To gain a deeper understanding of how this will affect the small balance multifamily market, I sat down with Janover Ventures’ Brandon Ramineh to learn more:

Overall, how important is it for multifamily borrowers (particularly small-balance borrowers) to take cash out?

Very important. In the small balance market, we see a lot of clients that have acquired property within the past few years, and, after completing improvements and raising rents, are now looking refinance the property based on the appraised value.

In addition to recently raising rates, the popular Freddie Mac Small Balance Loan (SBL) program is now adding additional restrictions for cash-out refinances. For those who aren't aware, the program offers non-recourse apartment loans between $1 million and $7.5 million, with LTVs up to 80%.

How often do Freddie SBL borrowers attempt to get cash out refinances? For those that do, what do they typically do with the proceeds?

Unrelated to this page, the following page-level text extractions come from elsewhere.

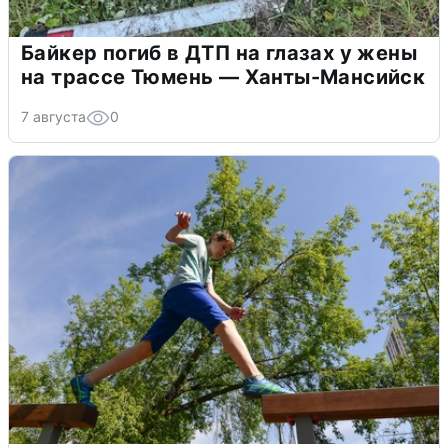
Байкер погиб в ДТП на глазах у жены
на трассе Тюмень — Ханты-Мансийск
7 августа
0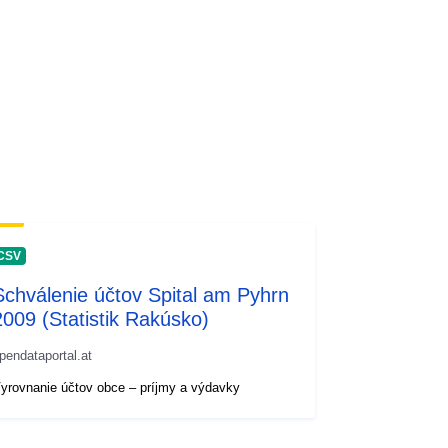
CSV
Schválenie účtov Spital am Pyhrn
2009 (Statistik Rakúsko)
pendataportal.at
yrovnanie účtov obce – príjmy a výdavky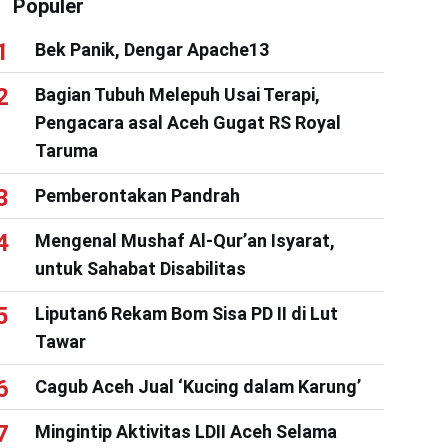
Populer
Bek Panik, Dengar Apache13
Bagian Tubuh Melepuh Usai Terapi,
Pengacara asal Aceh Gugat RS Royal
Taruma
Pemberontakan Pandrah
Mengenal Mushaf Al-Qur’an Isyarat,
untuk Sahabat Disabilitas
Liputan6 Rekam Bom Sisa PD II di Lut
Tawar
Cagub Aceh Jual ‘Kucing dalam Karung’
Mingintip Aktivitas LDII Aceh Selama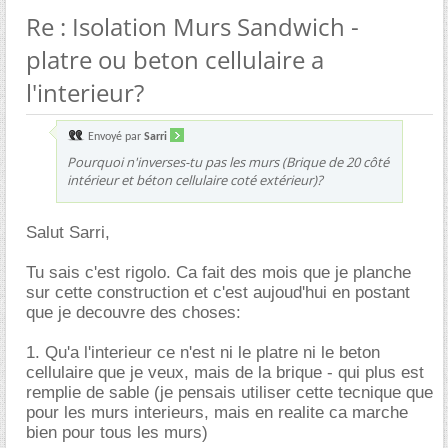
Re : Isolation Murs Sandwich -
platre ou beton cellulaire a
l'interieur?
Envoyé par
Sarri
Pourquoi n'inverses-tu pas les murs (Brique de 20 côté
intérieur et béton cellulaire coté extérieur)?
Salut Sarri,
Tu sais c'est rigolo. Ca fait des mois que je planche
sur cette construction et c'est aujoud'hui en postant
que je decouvre des choses:
1. Qu'a l'interieur ce n'est ni le platre ni le beton
cellulaire que je veux, mais de la brique - qui plus est
remplie de sable (je pensais utiliser cette tecnique que
pour les murs interieurs, mais en realite ca marche
bien pour tous les murs)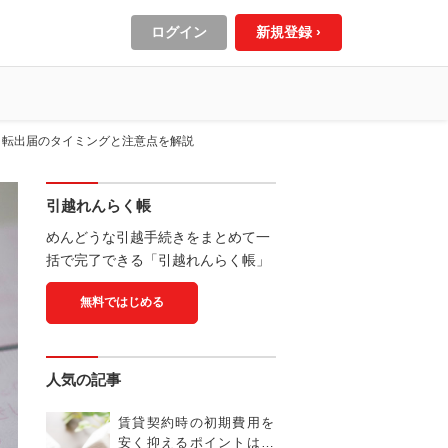
ログイン
新規登録 ›
？転出届のタイミングと注意点を解説
引越れんらく帳
めんどうな引越手続きをまとめて一
括で完了できる「引越れんらく帳」
無料ではじめる
人気の記事
賃貸契約時の初期費用を
安く抑えるポイントは？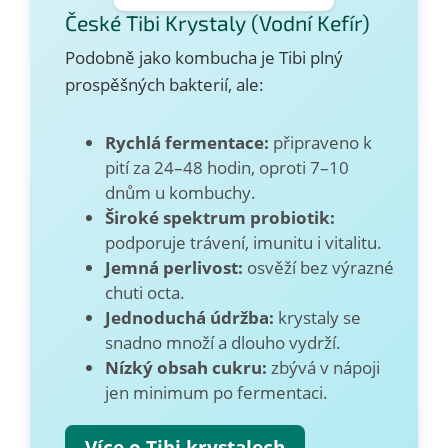
České Tibi Krystaly (Vodní Kefír)
Podobně jako kombucha je Tibi plný
prospěšných bakterií, ale:
Rychlá fermentace:
připraveno k
pití za 24–48 hodin, oproti 7–10
dnům u kombuchy.
Široké spektrum probiotik:
podporuje trávení, imunitu i vitalitu.
Jemná perlivost:
osvěží bez výrazné
chuti octa.
Jednoduchá údržba:
krystaly se
snadno množí a dlouho vydrží.
Nízký obsah cukru:
zbývá v nápoji
jen minimum po fermentaci.
Více o Tibi krystalech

Fairly often. Although it can be very tempting to go out and spend $200k on a new Ferrari, most of the investors we work with will take that money and reposition it into a new asset or put it back into the property through upgrades or repairs.

How strict do you think Freddie Mac’s new rules will be? Will they make it significantly harder for borrowers to take cash out using the SBL program?

For the time being, I think Freddie Mac will be fairly strict with their cash out refinancing rules. For first-time agency borrowers, it might be more challenging to get cash out than say, a 10th-time agency borrower. Overall, I think borrower strength and the potential for repeat business will play a huge role in how lenient they are.

Do you think these new requirements will lead certain borrowers to opt for other products that could be more lenient regarding cash out refinances, such as CMBS?

Although Freddie SBL has and will always be a great product, this definitely does create an opportunity for CMBS to compete. For multifamily, FHA/HUD is also a great option that can provide higher leverage.

Is this simply another restriction (like the recent rate hikes) placed on borrowers due to Freddie Mac’s high lending volume this year? Or is there another, specific reason that they would want to restrict SBL cash-out refinances?

I believe their thought process is that stricter cash-out rules leaves more room for purchase transactions. That equals more room for new agency borrowers that can potentially come back in the future. Starting in October, Freddie and Fannie will start underwriting loans that can potentially close in 2020. That’s when we believe they will start cutting back on all these rules.